### The data ###

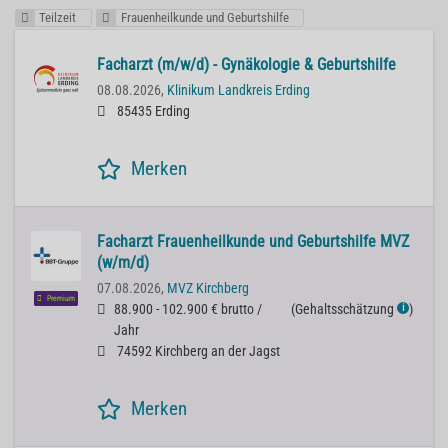
Teilzeit
Frauenheilkunde und Geburtshilfe
Facharzt (m/w/d) - Gynäkologie & Geburtshilfe
08.08.2026,
Klinikum Landkreis Erding
85435 Erding
Merken
Facharzt Frauenheilkunde und Geburtshilfe MVZ
(w/m/d)
07.08.2026,
MVZ Kirchberg
Premium
88.900 - 102.900 € brutto /
(
Gehaltsschätzung
)
ℹ
Jahr
74592 Kirchberg an der Jagst
Merken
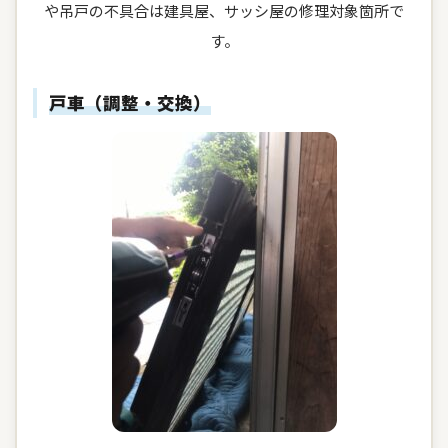
や吊戸の不具合は建具屋、サッシ屋の修理対象箇所で
す。
戸車（調整・交換）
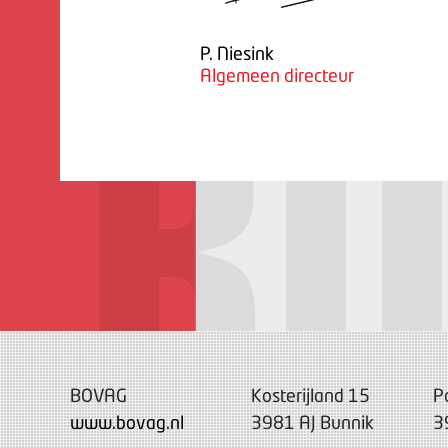
P. Niesink
Algemeen directeur
BOVAG
Kosterijland 15
P
www.bovag.nl
3981 AJ Bunnik
3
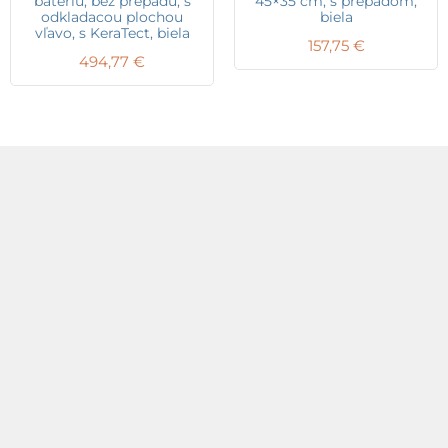
batériu, bez prepadu, s
45×35 cm, s prepadom,
odkladacou plochou
biela
vľavo, s KeraTect, biela
157,75
€
494,77
€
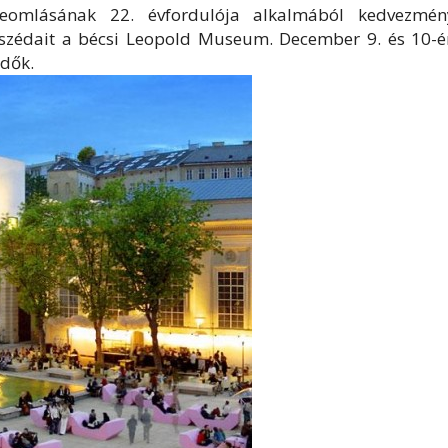
omlásának 22. évfordulója alkalmából kedvezmén
mszédait a bécsi Leopold Museum. December 9. és 10-é
ődők.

###

**Task instructions**: Count the lines above that contain the word "Frauenheilkunde". Write only the number.

**Answer for this exercise**: 2